Time and time again, women are told that having sex with a man too early can make him leave. It's where things like the "3 Date Rule" stem from. Apparently, if you don't have sex until the third date, he’s more likely to stick around because he's had to invest (a tiny bit of) time and effort into you — but that's not necessarily the case.
Men are pretty clued up when it comes to dating "rules" (who made up these rules anyway?), which can be like a game to them. They know the rules and how to be on their best behavior if it means they'll get sex at the end of their frivolous chase. Sometimes this can take a man one to three dates. Other times it can take him one to six months, depending on how long a woman makes him wait and how determined he is.
Men know the “rules” and how to be on their best behavior if it means they'll get sex.
So, will a man leave as soon as he gets what he wants? If sex is all he’s after, then yes. But sex isn't always the dealbreaker, and it’s never “the relationship.” Sometimes a man can have sex with a woman but never intends to commit to her. In other words, he’s only interested in having her as his side chick, or they become friends with benefits.
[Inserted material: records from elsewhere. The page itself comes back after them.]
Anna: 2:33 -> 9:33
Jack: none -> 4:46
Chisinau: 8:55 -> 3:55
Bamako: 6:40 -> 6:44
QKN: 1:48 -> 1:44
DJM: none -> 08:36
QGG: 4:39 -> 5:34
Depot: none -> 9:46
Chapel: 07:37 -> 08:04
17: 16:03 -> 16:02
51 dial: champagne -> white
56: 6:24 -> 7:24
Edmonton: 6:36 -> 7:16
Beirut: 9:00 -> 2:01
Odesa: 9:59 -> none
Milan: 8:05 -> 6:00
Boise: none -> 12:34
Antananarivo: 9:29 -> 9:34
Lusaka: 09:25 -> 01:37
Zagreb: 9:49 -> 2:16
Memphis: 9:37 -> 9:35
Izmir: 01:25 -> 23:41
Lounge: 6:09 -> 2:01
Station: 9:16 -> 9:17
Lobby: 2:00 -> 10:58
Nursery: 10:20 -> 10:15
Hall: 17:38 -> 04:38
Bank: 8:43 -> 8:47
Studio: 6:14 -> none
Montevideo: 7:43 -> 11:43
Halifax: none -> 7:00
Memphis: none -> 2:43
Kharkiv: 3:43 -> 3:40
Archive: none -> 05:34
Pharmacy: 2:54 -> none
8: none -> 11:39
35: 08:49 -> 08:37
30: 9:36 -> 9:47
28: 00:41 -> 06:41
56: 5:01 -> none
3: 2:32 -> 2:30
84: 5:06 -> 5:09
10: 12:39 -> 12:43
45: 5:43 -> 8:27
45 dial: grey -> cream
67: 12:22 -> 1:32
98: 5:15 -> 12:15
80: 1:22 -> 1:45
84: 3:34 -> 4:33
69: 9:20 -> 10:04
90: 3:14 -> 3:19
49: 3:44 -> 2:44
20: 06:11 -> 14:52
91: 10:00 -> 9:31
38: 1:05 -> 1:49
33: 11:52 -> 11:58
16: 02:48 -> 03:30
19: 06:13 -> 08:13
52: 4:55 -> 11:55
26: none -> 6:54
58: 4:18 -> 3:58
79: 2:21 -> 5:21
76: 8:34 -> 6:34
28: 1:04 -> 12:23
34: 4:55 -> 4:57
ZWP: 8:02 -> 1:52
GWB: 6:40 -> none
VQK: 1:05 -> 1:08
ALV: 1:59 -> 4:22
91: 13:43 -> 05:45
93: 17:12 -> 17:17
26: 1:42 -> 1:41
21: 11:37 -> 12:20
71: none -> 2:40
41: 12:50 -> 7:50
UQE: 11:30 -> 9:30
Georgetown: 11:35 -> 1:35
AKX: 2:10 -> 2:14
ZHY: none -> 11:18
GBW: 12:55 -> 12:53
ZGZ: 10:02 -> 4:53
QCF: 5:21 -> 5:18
In his mind, it's just a sexual relationship, and, most often in these cases, waiting longer won’t change him. The risk here is the woman can end up wanting more than was ever available. She wastes precious time pining over a guy who never truly wanted to be with her in the first place.
How Long Should You Wait To Have Sex?
Everyone has different standards and views sex differently. The most important thing to keep in mind are your values, what makes you feel comfortable, and become aware of how differently men and women view sex and commitment.
How will you know if he’s only after sex? The truth is you will never know until he's proven that he’s trustworthy and that he actually wants to be in a committed relationship with you. And this can take time.
Whether your standards are waiting until date #3, waiting until you've dated for X amount of time, or even waiting until after getting engaged or married — it's always safer to have sex with a guy once he's earned your trust and his intentions for you are clear.
It's always safer to have sex with a guy once he's earned your trust and his intentions are clear.
When looking for a long-term partner, most guys respect women more if there’s a build-up of trust and a genuine connection before having sex. Sure, some couples have sex on the first night and go onto have a long and loving relationship, but these tend to be the exceptions.
Sex on the first date is generally associated with hookup culture where both partners understand the expectations. Therefore, if you have sex on the first date or too early, you may subconsciously communicate that you're only out for a hookup. He may get the wrong impression of you and the meaningfulness of your connection.
The Confusing Chemicals of Hooking Up
When a woman becomes intimate with a new man (or even her long-time husband), she releases a chemical called oxytocin, often referred to as the “love drug.” This chemical is biologically designed to help you form an intimate connection and pair-bond with your partner. However, the problem is that it can trick you into thinking you have a stronger bond than your short time together might have allowed. Men don't get quite the same rush and can more easily contextualize the relationship for what it is.
Men need to release vasopressin over time before they get the “in love” feeling.
Men release a bonding chemical called vasopressin, but they need to feel this chemical on multiple occasions, over some time, before they get the "I’m in love" feeling.
Aim for Authentic Connection before Sex
Instead of worrying about how long you should wait to have sex, try to make a genuine, authentic connection. Get to know each other on a mental plane before joining on the physical one. This might mean you withhold sex as it can blur your true feelings for one another.
Part of taking your time is also about protecting yourself from potential heartache from men who will love you and leave you, or see you simply as a conquest. Be clear about your intentions, and don't be afraid to let him know you're looking for something serious, but that good things can come to those who wait.
Get to know each other on a mental plane before joining on the physical one.
Everyone is different, and the amount of time you choose to wait will be dependent on your needs and values. Can having sex with a guy too soon change the way a man sees you? Sure, but in most cases, it's about finding a real connection before indulging in your carnal desires. You will know what is right for you, and if he's the one, he will understand and respect your wishes.
So to answer the question of Can having sex too soon make a man leave? the short answer is maybe. Being aware of the signals that doing so sends out can help you make better decisions. As with all parts of a relationship, communication is critical. If you're after something serious, don't be afraid to talk to him about it before getting intimate.
You won't scare the good ones away. It's likely that when you're honest about your true feelings, you'll feel secure and comfortable with him, and he will understand this. Not only will this set you up for a stronger relationship, but it will make that initial connection much deeper for both of you.